- **Problem to work on**:
Your answer must be every line of the data below that holds the string "unaffected", copied exactly.

┌──

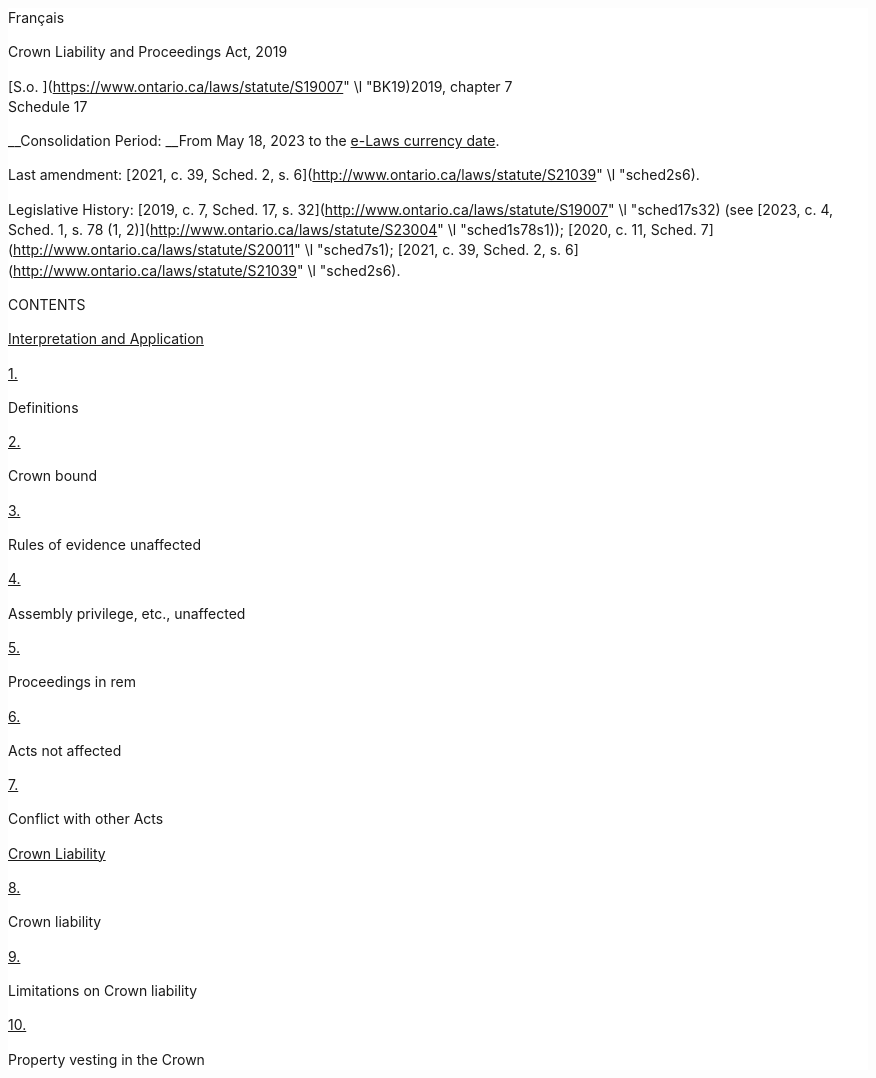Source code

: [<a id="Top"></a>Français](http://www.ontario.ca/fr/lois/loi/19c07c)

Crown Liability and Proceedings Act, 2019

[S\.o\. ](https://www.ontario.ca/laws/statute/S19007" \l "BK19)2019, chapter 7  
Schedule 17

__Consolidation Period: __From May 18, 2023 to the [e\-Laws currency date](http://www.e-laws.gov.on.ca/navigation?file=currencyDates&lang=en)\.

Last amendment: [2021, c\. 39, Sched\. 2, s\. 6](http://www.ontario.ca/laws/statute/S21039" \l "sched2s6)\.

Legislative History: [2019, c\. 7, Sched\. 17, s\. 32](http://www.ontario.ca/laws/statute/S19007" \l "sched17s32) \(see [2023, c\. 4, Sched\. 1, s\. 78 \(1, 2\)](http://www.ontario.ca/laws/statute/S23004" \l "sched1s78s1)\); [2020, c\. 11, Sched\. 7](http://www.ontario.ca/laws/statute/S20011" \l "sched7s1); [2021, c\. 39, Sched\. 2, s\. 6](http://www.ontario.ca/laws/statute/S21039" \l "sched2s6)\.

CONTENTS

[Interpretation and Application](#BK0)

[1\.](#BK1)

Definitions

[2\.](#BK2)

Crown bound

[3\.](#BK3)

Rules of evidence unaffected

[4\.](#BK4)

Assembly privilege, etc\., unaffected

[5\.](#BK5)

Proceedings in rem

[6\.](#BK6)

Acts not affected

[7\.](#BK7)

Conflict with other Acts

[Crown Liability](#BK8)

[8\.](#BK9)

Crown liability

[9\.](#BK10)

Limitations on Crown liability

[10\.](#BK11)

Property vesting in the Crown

└──
┌──

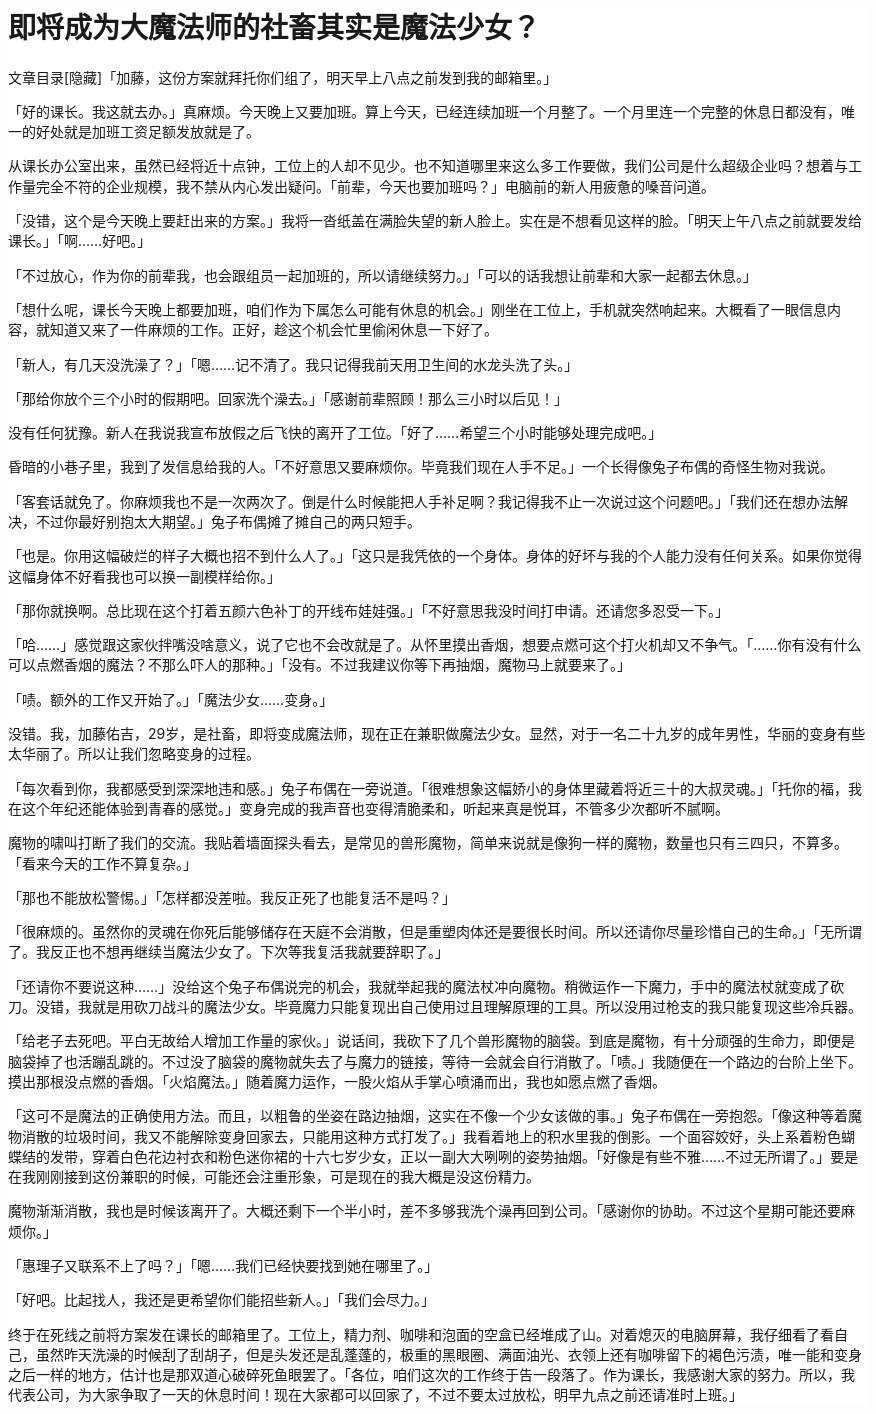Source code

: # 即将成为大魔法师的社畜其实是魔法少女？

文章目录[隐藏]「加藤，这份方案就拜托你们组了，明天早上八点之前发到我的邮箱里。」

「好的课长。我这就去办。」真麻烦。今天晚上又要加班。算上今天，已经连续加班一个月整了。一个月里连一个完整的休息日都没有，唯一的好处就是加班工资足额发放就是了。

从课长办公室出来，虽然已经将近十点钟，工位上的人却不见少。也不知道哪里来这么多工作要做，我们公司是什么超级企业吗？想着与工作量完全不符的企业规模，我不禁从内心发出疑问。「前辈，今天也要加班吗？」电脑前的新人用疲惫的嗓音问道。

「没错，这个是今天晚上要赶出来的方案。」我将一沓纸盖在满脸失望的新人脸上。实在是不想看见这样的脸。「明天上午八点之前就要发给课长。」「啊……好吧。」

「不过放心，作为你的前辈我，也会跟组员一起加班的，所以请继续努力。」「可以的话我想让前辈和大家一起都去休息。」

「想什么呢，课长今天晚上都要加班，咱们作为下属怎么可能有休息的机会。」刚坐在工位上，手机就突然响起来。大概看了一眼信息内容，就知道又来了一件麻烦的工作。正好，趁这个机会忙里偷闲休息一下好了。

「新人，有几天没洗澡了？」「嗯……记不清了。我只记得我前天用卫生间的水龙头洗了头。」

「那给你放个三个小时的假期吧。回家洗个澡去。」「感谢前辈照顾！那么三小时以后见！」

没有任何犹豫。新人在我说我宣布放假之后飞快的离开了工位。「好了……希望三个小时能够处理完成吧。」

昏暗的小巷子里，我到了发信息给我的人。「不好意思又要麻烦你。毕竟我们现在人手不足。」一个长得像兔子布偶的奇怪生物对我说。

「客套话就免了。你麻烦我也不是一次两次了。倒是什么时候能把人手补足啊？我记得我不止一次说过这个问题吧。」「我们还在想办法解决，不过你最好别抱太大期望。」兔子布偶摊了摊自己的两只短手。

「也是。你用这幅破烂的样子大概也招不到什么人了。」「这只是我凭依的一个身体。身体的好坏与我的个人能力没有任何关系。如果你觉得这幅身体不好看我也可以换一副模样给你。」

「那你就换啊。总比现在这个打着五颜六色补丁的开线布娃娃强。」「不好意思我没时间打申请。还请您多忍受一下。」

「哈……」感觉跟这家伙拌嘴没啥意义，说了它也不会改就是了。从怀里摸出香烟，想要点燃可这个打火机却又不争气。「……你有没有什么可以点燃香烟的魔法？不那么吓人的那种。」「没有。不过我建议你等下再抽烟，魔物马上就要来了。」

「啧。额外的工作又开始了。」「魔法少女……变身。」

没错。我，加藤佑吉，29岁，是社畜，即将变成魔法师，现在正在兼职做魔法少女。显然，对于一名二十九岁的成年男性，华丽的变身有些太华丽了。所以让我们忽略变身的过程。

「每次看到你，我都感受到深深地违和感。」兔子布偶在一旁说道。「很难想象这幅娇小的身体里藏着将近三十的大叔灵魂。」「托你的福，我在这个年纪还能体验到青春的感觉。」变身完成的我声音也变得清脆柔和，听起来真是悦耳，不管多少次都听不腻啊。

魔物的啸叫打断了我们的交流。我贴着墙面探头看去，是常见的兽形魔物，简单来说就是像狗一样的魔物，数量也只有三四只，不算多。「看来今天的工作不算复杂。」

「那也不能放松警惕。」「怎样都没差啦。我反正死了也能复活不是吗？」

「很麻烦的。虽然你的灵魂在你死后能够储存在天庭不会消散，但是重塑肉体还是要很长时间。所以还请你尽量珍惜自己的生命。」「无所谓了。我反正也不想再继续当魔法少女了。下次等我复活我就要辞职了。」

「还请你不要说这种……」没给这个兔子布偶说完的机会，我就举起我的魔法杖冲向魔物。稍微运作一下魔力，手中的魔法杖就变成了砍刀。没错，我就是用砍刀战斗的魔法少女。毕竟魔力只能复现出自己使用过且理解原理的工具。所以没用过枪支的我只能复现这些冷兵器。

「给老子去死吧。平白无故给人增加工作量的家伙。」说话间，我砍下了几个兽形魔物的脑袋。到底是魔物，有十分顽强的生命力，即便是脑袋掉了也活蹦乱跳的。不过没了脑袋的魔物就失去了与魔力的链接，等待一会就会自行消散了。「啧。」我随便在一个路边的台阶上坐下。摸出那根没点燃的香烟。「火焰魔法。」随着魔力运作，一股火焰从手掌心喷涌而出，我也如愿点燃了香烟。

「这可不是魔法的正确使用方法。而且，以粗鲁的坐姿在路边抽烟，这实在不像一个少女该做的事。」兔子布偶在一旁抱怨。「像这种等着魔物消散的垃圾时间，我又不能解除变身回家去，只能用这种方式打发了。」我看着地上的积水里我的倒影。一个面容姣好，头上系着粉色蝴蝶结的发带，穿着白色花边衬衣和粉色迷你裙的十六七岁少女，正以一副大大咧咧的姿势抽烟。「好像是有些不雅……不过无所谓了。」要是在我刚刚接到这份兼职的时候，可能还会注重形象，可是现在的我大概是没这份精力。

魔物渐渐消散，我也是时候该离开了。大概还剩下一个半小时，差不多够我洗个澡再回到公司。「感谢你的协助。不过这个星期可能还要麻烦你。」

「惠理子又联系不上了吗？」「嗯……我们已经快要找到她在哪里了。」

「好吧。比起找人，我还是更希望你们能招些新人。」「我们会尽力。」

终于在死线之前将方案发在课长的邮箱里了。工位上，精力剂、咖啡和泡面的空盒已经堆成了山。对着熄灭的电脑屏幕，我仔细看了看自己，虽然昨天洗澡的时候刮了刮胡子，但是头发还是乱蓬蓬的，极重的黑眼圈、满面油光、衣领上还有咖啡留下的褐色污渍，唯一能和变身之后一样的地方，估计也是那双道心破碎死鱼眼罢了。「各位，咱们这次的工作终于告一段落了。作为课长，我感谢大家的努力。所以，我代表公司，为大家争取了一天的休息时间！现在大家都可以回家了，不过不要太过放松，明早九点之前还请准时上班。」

└──

- **Output of the exercise**:
Rules of evidence unaffected
Assembly privilege, etc\., unaffected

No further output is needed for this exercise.